Children need their parents to devote time to them so that they have a lot of time.
Meanwhile, the world presents parents with many tasks that absorb them completely. In order to provide for the numerous needs of their children, they work more, longer, more efficiently.
In their daily lives, mothers set ever higher standards for themselves.
They want to be ideal housewives, perfect wives, neat women, ideal cooks, wonderful partners.
And it is impossible to be the best in every area because it will come at the expense of the child's time.
Parents who are tired and stressed have a harder time dealing with their child's problematic behavior.
How do you find balance? How do you navigate between your professional and personal life and be an attentive parent, a parent who is emotionally present, who needs the child and wants to feel complete?
Here are six traps high-pressure parents fall into that will help you take the first step toward smarter, happier parenting and a better work-parenting balance.
This is unrealistic! So if you expect a permanent idyll, you will be bitterly disappointed.
If you set the bar so high for yourself, then every moment spent with your family will feel like a failure.
Setting boundaries and consistently ensuring that children do not cross them is the foundation of effective parenting.
It is the grease that you use to lubricate the machinery of family life, the primary tool for keeping your children safe and healthy, the way to instill in them the skills they need for life.
Avoiding conflict by making concessions in the long run only leads to more conflict in the future.
Consistency greatly accelerates the learning process. Inconsistent responses lead to inconsistent behavior.
The child works best when given clear directions and consistent answers. He/she gets lost when the rules are too flexible.
Consistency does not mean constantly nagging and scolding the child even for the most minor offenses and mistakes.
When parents place all the responsibility for bad behavior on their children's shoulders, they fall into a spiral of negative thinking: "My child needs to change. It's his/her fault that..."
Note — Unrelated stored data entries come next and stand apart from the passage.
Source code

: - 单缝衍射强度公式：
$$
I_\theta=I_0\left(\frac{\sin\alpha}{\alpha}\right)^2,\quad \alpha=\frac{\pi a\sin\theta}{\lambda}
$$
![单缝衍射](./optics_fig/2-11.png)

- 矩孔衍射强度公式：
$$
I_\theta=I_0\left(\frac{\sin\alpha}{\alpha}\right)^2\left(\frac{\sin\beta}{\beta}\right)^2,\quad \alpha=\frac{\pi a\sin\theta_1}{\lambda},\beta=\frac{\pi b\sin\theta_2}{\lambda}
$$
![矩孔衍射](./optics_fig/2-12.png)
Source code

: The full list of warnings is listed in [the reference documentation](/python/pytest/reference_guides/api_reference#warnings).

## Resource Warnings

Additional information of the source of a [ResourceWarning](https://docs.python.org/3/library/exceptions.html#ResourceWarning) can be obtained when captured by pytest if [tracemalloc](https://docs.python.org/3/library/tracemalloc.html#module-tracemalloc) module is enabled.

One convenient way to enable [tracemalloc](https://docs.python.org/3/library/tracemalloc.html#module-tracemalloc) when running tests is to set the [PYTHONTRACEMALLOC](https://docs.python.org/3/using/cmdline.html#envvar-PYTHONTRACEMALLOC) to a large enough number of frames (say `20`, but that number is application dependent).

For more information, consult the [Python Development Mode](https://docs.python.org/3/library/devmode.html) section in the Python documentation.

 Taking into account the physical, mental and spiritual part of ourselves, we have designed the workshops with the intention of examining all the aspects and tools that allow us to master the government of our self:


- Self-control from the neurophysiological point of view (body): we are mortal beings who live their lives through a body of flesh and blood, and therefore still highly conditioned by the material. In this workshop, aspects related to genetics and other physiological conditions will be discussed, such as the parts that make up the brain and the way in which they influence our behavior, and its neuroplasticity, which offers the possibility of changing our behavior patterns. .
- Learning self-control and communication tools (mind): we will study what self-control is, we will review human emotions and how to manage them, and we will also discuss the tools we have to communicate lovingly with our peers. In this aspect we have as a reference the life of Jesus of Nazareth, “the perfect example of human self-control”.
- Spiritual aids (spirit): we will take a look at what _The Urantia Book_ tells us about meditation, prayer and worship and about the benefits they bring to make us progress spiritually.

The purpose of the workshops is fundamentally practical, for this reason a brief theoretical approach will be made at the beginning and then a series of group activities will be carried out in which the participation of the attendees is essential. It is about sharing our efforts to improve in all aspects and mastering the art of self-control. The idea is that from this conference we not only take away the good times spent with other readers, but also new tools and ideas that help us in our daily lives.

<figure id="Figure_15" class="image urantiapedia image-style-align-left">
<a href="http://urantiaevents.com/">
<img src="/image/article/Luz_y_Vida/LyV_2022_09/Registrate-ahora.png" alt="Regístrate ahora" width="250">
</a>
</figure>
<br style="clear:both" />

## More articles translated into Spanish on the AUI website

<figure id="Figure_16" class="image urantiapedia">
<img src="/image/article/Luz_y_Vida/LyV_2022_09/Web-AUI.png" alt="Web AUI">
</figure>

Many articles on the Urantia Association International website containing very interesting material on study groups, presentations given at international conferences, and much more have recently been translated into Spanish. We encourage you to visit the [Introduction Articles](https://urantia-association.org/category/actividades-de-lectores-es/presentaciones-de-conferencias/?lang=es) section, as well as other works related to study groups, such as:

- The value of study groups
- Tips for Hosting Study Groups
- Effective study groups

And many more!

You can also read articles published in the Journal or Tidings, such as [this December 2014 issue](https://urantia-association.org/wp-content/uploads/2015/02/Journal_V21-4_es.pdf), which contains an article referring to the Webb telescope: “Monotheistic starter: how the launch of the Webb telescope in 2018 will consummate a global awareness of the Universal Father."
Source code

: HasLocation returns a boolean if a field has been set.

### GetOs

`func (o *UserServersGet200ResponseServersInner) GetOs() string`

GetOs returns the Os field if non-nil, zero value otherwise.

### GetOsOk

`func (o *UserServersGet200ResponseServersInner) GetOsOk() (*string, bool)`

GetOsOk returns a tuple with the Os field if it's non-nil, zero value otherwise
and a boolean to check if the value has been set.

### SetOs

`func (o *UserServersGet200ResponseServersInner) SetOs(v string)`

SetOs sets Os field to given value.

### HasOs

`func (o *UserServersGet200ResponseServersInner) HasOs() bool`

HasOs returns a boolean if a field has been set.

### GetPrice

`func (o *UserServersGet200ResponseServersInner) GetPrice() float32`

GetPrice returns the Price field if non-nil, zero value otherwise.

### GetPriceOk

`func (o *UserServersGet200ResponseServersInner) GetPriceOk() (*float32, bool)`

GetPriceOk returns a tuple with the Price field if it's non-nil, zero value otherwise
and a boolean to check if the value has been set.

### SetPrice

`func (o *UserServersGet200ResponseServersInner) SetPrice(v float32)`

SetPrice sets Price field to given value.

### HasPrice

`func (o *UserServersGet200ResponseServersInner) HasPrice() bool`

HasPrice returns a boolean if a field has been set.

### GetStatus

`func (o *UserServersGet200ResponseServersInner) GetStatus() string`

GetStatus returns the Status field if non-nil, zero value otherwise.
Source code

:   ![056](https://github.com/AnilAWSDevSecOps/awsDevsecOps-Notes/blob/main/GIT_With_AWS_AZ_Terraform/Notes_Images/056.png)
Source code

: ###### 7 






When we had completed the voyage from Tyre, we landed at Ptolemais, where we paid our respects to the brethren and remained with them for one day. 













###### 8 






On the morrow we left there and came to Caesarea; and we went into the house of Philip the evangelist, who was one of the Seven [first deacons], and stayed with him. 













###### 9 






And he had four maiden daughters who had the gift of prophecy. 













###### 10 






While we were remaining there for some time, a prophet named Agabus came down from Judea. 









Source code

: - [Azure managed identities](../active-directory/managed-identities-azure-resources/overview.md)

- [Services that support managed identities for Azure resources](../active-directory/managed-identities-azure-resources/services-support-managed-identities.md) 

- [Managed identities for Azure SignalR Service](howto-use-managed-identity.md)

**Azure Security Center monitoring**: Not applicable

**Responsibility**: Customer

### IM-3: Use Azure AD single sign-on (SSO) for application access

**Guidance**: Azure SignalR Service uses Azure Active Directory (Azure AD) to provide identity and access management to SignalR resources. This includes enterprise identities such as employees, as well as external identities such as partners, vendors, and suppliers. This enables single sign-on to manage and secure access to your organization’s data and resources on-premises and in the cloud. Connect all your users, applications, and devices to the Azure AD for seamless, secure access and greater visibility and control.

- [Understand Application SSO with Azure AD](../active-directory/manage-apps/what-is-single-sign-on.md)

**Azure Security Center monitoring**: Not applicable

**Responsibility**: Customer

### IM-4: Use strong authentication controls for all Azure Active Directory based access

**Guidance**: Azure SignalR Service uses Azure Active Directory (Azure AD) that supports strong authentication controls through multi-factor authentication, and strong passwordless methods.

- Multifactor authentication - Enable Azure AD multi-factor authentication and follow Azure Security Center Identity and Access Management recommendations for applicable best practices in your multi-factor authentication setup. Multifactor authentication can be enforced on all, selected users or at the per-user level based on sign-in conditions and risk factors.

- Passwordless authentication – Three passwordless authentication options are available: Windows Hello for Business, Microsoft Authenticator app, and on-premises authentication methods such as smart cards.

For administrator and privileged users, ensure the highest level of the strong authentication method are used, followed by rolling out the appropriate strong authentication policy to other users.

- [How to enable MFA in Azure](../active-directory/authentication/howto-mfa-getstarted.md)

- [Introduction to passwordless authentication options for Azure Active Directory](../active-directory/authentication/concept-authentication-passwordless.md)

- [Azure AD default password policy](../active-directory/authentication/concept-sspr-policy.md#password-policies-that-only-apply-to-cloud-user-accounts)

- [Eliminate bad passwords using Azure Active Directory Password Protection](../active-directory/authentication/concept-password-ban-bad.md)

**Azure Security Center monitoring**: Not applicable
So you lose sight of your own role in all of this. You don't realize how you contribute to your children's problematic behavior.
Therefore, you don't think about what you can change in your own behavior to get the result you want.
You are present in body but not in spirit, and your child barely communicates with you. Sometimes you even nod your head affirmatively, but then you don’t remember a word.
Your brain was on something else entirely. Children quickly learn that you are emotionally unavailable to them.
That they have to make an effort - be really rude - to get you to finally pay attention to them. That cooking dinner is more important than listening to them. That you don't care about being close to them.
This kind of autopilot communication with children is harmful to both parties. Parents miss the subtle signals that their children give that would help them understand them and know what they are really thinking and feeling.
Every parent falls into one of these pitfalls from time to time. That's why it's important to learn about all the possible pitfalls as early as possible and try to avoid them.
Being a good parent doesn't mean everything has to be perfect all the time.